EXERCISE GOAL: Which lines of the data include the string "соответствия"? List them all.

INFORMATION PROVIDED:
◆ ◆ ◆ ◆

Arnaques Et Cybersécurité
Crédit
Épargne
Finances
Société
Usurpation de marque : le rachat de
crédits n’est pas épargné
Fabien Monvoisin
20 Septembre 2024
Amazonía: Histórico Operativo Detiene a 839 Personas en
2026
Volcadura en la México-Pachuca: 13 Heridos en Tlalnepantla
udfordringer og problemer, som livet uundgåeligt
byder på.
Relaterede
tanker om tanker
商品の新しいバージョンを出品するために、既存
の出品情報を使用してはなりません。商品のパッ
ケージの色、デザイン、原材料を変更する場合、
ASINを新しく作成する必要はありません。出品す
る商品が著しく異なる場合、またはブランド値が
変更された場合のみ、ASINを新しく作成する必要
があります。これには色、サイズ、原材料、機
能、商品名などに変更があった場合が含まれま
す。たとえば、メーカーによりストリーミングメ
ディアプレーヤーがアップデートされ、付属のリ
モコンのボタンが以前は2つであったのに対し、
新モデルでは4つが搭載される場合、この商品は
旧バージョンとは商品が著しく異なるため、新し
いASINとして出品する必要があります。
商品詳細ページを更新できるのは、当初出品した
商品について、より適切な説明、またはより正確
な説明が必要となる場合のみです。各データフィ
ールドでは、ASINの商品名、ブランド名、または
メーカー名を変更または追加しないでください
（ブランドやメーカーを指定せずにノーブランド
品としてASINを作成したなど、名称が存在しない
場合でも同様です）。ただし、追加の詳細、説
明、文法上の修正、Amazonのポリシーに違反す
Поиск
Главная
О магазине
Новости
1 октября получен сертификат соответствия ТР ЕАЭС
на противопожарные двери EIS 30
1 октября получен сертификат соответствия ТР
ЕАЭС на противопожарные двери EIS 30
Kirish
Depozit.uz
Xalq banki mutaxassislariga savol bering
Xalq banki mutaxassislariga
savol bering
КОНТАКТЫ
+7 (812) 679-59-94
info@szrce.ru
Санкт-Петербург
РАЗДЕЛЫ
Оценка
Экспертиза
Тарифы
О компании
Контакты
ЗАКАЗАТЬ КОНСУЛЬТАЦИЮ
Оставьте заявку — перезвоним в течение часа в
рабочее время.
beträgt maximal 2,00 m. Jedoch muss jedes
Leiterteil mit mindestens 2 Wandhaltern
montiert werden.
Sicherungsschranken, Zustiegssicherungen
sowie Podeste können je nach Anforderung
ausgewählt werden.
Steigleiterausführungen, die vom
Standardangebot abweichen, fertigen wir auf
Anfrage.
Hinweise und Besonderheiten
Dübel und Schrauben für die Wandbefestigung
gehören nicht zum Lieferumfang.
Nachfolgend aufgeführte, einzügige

◆ ◆ ◆ ◆

ANSWER TO THIS PROBLEM:
1 октября получен сертификат соответствия ТР ЕАЭС
1 октября получен сертификат соответствия ТР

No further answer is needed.